Arsenic trioxide (As 2O 3) is a well-known and effective treatment that can result in clinical remission for patients diagnosed with acute promyelocytic leukemia (APL). The biologic efficacy of As 2O 3 in APL and solid tumor cells has been explained through its actions on anti-proliferation, anti-angiogenesis, and apoptotic signaling pathways. We theorize that As 2O 3 activates a pathway that disrupts microtubule dynamics forming abnormal, nonfunctioning mitotic spindles, thus preventing cellular division. In this study, we investigated how As 2O 3 induces apoptosis by causing microtubule dysfunction.
Cultured NB4 cells were treated with As 2O 3, paclitaxel, and vincristine. Flow cytometric analysis was then performed. An MTT assay was used to determine drug-mediated cytotoxicity. For tubulin polymerization assay, each polymerized or soluble tubulin was measured. Microtubule assembly-disassembly was measured using a tubulin polymerization kit. Cellular microtubules were also observed with fluorescence microscopy.

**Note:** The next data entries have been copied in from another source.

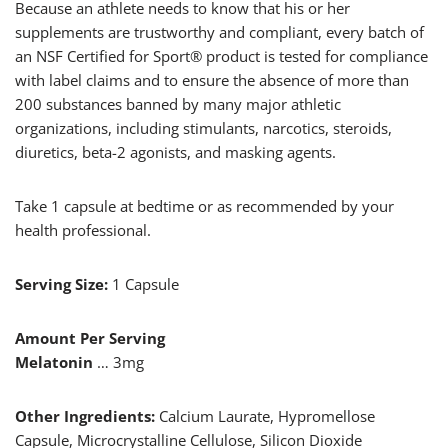
Because an athlete needs to know that his or her
supplements are trustworthy and compliant, every batch of
an NSF Certified for Sport® product is tested for compliance
with label claims and to ensure the absence of more than
200 substances banned by many major athletic
organizations, including stimulants, narcotics, steroids,
diuretics, beta-2 agonists, and masking agents.
Take 1 capsule at bedtime or as recommended by your
health professional.
Serving Size:
1 Capsule
Amount Per Serving
Melatonin
… 3mg
Other Ingredients:
Calcium Laurate, Hypromellose
Capsule, Microcrystalline Cellulose, Silicon Dioxide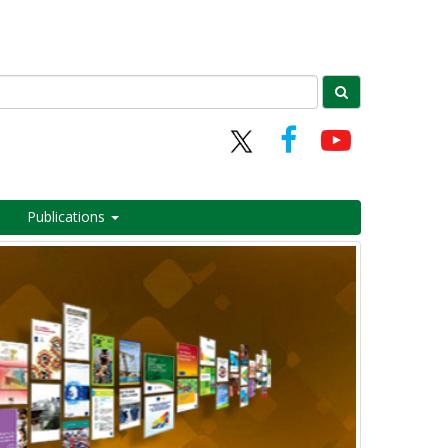
Publications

As 2O 3 treatment disrupted tubulin assembly resulting in dysfunctional microtubules that cause death in APL cells. As 2O 3 markedly enhanced the amount of depolymerized microtubules. The number of microtubule posttranslational modifications on an individual tubulin decreased with As 2O 3 concentration. Immunocytochemistry revealed changes in the cellular microtubule network and formation of polymerized microtubules in As 2O 3-treated cells.